Konjac glucomannan (KGM) is widely used in the food industry because of its biocompatibility, nontoxicity, and favorable film-forming ability. However, KGM has been seldom applied to biomaterials for tissue regeneration. In this paper, we investigate the effects of Ca(OH)2 on KGM film and evaluate its potency as a wound dressing. We successfully prepared Ca(OH)2-treated KGM film. High Ca(OH)2 concentrations created rough film surfaces. These rough surfaces resulted from the deposition of nanosized or microsized CaCO3(s). Compared with commercially available 3M hydrocolloid dressings, dressings with KGM exhibited a more favorable degree of swelling and water vapor transmission rate. The film with a Ca(OH)2/KGM weight ratio of 2.5?% exhibited the optimal tensile strength and elongation. The results of an in vitro MTT [3-4,5‐dimethylthiazol-‐yl)-,5‐diphenyltetrazolium bromide] cell viability assay revealed the favorable biocompatibility of KGM films with L929 cells. For antibacterial evaluation, tetracycline-loaded KGM film exhibited strong inhibitory effects against Staphylococcus aureus with a 2.5-cm inhibition zone. In vivo animal studies have indicated that KGM films effectively promote the contractility of wounds, especially at the early healing stage.
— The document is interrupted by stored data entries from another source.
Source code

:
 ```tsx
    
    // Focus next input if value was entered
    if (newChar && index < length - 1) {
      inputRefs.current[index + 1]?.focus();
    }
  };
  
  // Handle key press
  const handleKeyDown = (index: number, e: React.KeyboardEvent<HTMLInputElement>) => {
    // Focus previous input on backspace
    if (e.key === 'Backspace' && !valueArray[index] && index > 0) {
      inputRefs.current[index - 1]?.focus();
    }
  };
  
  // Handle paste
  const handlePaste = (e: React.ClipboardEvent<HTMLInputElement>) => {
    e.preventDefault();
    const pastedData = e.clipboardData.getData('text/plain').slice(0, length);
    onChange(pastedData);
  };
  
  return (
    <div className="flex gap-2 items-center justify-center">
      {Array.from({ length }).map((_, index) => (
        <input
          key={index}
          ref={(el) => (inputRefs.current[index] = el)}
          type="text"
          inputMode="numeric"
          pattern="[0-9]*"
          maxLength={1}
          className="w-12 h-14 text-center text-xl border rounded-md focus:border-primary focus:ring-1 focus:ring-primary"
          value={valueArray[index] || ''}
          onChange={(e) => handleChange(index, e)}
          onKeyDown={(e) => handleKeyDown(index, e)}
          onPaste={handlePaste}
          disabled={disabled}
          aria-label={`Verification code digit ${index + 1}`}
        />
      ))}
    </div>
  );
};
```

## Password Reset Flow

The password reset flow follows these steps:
Histological examinations have also demonstrated that using KGM films to treat wounds enables considerably advanced granulation tissue and epithelial coverage to develop by the 7th and 14th?days of treatment. In summary, Ca(OH)2-treated KGM film could be considered as a promising, novel, biocompatible wound dressing.